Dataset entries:

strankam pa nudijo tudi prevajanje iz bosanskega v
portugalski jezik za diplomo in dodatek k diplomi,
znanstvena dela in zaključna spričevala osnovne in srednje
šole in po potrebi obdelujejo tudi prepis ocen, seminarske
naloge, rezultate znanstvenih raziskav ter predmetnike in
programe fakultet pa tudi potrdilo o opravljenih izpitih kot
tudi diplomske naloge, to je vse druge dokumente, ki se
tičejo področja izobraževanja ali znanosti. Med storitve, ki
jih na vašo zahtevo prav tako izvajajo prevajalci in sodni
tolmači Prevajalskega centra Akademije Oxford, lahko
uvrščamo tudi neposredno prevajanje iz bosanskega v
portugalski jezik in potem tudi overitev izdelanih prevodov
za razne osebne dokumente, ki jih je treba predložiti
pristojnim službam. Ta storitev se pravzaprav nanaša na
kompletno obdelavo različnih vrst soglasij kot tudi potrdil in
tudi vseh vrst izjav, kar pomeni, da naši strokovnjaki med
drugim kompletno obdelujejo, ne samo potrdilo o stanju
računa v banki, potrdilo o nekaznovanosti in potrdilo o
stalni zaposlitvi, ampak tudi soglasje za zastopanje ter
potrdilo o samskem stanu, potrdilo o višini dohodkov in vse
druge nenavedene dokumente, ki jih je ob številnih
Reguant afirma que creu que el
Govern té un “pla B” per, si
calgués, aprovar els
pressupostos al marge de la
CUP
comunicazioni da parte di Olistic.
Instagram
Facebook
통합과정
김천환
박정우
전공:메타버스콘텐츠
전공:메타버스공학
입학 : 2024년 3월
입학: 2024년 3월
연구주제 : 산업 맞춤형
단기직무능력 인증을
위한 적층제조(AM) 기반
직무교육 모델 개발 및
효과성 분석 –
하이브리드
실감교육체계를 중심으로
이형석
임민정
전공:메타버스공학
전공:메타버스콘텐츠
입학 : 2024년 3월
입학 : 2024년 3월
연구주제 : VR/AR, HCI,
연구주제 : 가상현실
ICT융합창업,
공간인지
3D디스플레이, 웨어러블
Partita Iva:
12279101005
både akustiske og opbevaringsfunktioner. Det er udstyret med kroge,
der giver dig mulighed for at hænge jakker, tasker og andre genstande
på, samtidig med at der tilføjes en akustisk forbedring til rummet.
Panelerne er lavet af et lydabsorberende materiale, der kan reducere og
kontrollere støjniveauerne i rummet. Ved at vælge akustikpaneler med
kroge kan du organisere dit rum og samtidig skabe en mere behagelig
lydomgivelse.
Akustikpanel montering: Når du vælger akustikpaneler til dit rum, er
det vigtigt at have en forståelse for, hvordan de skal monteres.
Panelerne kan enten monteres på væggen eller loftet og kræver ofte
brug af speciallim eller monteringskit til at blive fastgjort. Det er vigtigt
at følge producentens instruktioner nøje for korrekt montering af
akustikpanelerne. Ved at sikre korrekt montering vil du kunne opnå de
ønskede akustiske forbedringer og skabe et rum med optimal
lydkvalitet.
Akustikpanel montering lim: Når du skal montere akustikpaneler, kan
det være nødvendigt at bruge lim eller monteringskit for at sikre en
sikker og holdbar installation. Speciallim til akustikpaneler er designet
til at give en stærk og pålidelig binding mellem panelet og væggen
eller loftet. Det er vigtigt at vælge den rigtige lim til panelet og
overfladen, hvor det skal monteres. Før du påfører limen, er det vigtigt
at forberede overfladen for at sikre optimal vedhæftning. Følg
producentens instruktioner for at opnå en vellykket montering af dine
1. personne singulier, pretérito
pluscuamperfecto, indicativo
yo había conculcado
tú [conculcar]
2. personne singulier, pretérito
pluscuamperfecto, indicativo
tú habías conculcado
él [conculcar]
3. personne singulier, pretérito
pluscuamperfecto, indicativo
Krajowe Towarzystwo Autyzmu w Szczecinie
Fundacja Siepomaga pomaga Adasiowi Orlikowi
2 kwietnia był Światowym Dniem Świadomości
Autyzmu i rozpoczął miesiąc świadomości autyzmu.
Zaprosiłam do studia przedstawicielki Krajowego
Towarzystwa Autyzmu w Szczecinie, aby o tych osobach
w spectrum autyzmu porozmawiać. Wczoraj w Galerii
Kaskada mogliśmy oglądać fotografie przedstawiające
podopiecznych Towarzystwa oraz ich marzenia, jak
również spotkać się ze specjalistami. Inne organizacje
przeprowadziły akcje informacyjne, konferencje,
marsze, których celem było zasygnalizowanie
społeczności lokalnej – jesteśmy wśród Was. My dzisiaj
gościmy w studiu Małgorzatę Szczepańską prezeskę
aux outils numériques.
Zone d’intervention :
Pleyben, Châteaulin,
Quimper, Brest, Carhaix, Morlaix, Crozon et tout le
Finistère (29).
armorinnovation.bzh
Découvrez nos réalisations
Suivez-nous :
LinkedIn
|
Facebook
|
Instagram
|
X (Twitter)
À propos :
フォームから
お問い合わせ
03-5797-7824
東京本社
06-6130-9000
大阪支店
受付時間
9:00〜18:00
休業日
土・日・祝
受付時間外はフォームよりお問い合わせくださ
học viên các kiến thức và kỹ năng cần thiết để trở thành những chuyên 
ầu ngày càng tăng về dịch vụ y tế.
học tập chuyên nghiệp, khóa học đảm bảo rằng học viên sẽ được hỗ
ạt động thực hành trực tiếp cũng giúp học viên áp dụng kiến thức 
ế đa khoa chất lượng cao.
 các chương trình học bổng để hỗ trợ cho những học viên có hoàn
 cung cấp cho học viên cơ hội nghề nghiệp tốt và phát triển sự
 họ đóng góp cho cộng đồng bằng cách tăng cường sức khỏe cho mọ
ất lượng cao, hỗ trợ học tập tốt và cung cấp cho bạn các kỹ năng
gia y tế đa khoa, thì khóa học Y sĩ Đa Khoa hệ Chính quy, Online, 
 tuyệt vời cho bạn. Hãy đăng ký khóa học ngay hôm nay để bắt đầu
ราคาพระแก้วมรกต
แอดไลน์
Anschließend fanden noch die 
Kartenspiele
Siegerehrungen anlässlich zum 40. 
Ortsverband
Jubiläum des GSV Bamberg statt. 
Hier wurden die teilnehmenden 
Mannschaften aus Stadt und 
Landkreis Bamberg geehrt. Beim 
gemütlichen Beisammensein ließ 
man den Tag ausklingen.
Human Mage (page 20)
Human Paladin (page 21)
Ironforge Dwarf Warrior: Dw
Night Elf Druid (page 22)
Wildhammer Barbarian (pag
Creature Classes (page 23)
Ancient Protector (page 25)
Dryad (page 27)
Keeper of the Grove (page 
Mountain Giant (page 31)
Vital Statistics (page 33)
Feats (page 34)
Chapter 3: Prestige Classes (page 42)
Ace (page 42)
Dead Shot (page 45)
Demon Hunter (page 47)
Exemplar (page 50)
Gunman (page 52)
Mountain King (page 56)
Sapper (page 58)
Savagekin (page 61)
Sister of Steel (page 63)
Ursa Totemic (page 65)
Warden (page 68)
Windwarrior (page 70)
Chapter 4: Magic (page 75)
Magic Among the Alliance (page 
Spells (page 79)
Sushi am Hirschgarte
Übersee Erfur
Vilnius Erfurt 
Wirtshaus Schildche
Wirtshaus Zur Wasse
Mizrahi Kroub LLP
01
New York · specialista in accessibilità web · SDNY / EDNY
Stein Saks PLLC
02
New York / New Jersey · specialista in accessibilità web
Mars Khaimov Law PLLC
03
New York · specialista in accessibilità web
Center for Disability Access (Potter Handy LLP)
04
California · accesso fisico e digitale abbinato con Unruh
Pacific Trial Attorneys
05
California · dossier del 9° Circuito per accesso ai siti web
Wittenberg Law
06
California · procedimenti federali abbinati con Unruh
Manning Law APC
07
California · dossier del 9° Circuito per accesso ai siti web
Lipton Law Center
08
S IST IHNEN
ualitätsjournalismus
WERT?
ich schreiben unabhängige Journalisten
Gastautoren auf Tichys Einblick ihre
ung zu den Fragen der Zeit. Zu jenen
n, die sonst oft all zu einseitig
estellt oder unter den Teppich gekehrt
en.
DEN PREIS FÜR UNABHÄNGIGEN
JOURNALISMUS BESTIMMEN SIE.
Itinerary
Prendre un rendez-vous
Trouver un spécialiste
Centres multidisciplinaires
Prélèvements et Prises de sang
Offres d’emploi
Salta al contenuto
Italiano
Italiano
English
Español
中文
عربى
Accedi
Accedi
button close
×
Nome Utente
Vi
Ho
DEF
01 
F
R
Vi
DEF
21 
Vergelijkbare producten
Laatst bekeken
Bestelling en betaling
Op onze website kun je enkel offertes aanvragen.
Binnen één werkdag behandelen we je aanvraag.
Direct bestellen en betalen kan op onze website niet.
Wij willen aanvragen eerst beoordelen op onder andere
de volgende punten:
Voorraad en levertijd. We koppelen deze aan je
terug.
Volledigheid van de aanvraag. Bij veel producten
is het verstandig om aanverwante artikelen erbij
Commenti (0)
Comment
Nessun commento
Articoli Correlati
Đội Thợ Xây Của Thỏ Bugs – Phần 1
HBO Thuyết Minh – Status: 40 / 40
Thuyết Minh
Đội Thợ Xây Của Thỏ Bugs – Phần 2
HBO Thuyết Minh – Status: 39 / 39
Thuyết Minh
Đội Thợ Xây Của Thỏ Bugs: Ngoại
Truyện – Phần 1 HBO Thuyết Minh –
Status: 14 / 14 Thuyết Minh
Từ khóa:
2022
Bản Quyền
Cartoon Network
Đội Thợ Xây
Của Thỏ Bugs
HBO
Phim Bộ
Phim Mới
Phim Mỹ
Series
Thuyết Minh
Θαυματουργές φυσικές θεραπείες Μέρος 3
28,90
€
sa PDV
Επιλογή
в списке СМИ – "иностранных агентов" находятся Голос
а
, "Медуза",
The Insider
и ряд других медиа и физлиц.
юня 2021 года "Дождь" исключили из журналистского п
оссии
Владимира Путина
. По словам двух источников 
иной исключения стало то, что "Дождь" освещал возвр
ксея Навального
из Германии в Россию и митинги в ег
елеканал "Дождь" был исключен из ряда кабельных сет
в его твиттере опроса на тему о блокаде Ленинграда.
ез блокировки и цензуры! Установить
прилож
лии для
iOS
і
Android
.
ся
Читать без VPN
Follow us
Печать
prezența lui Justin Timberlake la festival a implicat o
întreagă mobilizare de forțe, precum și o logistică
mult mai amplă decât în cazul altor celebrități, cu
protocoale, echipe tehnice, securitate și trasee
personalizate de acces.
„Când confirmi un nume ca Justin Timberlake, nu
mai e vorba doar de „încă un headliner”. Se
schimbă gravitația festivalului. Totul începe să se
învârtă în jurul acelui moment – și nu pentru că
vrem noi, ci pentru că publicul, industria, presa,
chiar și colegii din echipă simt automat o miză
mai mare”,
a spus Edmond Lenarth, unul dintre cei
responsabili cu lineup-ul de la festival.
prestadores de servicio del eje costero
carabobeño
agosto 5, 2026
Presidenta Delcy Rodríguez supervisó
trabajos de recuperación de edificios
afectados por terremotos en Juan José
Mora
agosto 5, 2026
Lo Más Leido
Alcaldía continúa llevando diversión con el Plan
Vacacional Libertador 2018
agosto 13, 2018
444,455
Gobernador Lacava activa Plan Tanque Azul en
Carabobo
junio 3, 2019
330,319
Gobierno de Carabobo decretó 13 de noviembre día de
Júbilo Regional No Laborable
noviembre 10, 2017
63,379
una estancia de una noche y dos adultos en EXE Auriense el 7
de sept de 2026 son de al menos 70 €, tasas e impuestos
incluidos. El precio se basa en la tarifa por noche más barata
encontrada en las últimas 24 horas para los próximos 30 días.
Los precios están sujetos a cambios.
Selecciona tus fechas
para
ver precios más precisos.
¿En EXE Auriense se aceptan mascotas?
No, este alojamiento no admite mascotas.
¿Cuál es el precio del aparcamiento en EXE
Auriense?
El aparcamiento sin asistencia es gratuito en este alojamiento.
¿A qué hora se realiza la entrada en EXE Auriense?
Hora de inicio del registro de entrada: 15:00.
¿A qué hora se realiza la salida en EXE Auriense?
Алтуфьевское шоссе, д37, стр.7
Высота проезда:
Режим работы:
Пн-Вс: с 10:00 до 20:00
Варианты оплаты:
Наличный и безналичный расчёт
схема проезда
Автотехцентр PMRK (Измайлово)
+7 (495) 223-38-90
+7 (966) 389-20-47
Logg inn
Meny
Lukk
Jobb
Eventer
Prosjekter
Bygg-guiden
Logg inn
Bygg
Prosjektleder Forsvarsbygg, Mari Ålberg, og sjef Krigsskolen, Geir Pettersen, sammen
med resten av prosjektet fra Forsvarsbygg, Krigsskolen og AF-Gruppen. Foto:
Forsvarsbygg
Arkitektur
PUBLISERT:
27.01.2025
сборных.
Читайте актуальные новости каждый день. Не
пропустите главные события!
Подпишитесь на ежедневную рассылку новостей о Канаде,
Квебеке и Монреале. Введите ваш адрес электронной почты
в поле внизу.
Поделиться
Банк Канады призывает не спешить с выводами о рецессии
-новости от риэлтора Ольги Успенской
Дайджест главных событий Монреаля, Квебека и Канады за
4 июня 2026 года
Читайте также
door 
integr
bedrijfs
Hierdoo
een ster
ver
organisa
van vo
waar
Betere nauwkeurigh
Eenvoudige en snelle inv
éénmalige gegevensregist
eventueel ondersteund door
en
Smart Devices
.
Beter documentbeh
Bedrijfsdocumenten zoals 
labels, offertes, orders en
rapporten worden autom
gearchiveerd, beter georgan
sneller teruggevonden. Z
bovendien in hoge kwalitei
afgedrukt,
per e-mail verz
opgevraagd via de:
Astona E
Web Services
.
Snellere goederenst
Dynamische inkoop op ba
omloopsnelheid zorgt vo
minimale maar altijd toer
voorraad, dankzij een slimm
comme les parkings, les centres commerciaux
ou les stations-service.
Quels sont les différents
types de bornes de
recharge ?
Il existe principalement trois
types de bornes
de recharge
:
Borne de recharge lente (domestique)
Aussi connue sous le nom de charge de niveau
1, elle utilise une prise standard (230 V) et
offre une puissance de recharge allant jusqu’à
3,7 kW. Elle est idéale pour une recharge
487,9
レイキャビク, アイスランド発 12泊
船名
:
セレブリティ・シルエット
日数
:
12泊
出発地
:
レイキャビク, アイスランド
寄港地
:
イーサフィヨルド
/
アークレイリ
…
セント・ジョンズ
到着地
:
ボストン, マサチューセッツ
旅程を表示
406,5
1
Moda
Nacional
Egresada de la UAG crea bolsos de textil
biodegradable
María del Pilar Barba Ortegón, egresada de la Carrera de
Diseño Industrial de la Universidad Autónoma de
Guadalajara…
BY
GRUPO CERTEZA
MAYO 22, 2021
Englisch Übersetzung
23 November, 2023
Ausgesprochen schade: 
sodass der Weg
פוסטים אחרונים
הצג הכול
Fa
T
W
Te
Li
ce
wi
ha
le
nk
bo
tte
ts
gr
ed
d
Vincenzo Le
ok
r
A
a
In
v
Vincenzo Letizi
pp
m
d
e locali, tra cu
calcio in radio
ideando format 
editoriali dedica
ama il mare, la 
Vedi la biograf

What you will do: Arrange the lines from the beginning of the items through the line containing "jih na vašo" as a numbered list, including that line and leaving out any blank lines.

Answer below:
1. strankam pa nudijo tudi prevajanje iz bosanskega v
2. portugalski jezik za diplomo in dodatek k diplomi,
3. znanstvena dela in zaključna spričevala osnovne in srednje
4. šole in po potrebi obdelujejo tudi prepis ocen, seminarske
5. naloge, rezultate znanstvenih raziskav ter predmetnike in
6. programe fakultet pa tudi potrdilo o opravljenih izpitih kot
7. tudi diplomske naloge, to je vse druge dokumente, ki se
8. tičejo področja izobraževanja ali znanosti. Med storitve, ki
9. jih na vašo zahtevo prav tako izvajajo prevajalci in sodni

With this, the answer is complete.